Nadejda Popova, Euromonitor’s Travel and Tourism research analyst, explains how the current crisis in Egypt is affecting the travel and tourism industry in the region. January 25 was the first day of the anti-government demonstrations in Egypt, calling for the end of the presidency of Hosni Mubarak. The welfare conditions, high inflation, and high unemployment levels are the main factors behind the protests. The crisis is negatively effecting the economy; and equally, the travel and tourism industry. Many cities outside of the capital have been less effected, but travel and tourism boards across the world are still advising against travel to the country at this time.
Tourism was on the rise in Egypt up to the point of the crisis, with projections of the market looking quite well. This is particularly due to Egypt weathering the economic downturn better than most countries. However, the current situation in Egypt is threatening the reputation of the country. Because of the events in Egypt and Tunisia, the travel and tourism industries there are expected to lose 30 million Egyptian pounds. Prior to the events, tourist arrivals in Egypt were predicted to grow by an average of 9% and income from the travel and tourism industry was expected to reach 57 billion Egyptian pounds.

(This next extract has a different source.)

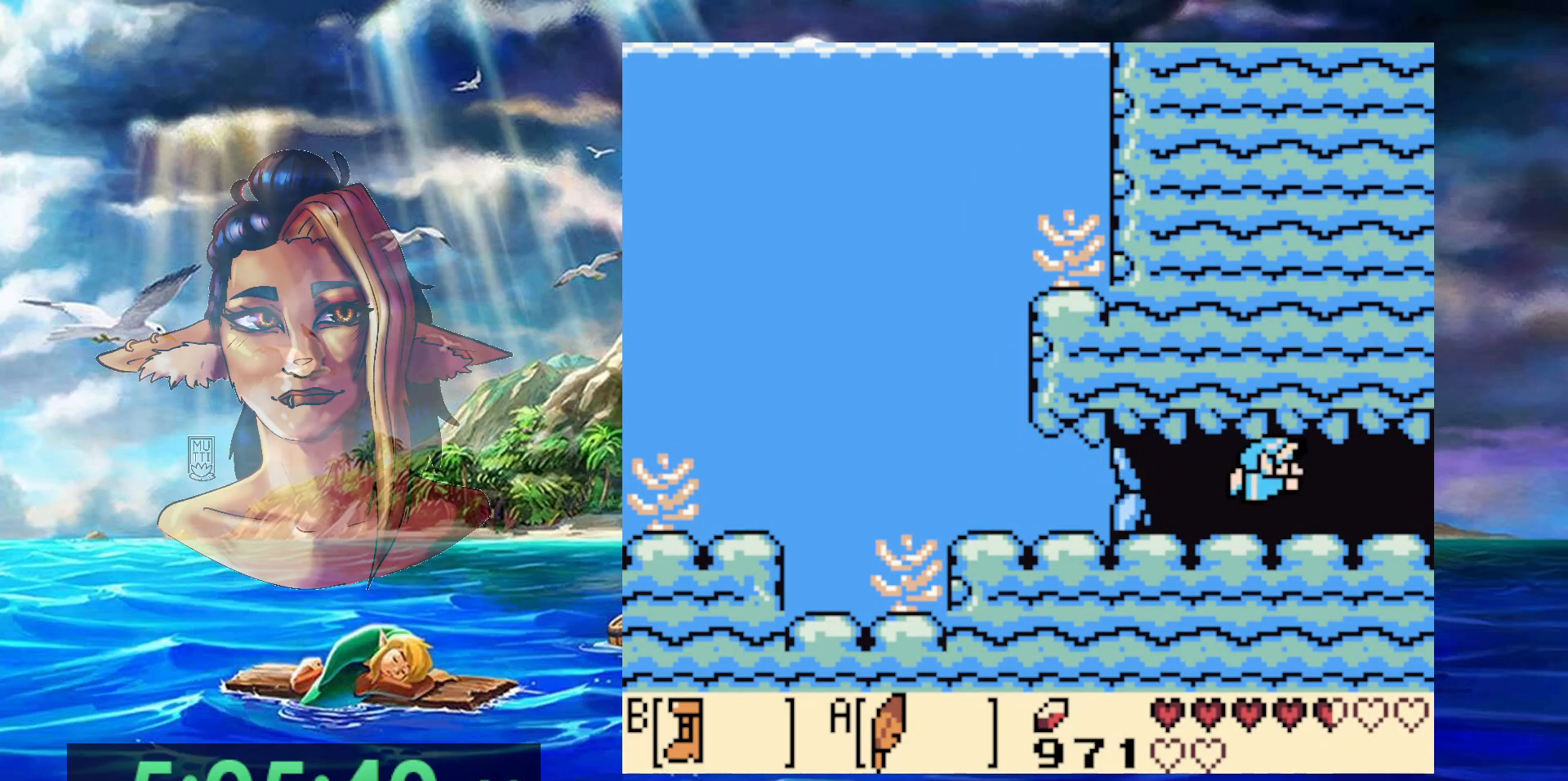
{"buttons": ["A"], "events": [[67, "A", "up"], [133, "A", "down"], [183, "A", "up"], [250, "A", "down"], [317, "A", "up"], [367, "A", "down"], [433, "A", "up"], [500, "A", "down"]]}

Past events in Egypt show that the country is resilient and still remains a competitive market for travel and tourism. It is geographically close to Europe and boasts many resorts and tourist hot-spots. Undeniably, the perception of the country has changed with the worldwide attention to the crisis there. The problem now is that the events in Egypt could potentially cause a ripple effect to neighboring countries, sparking riots there as well.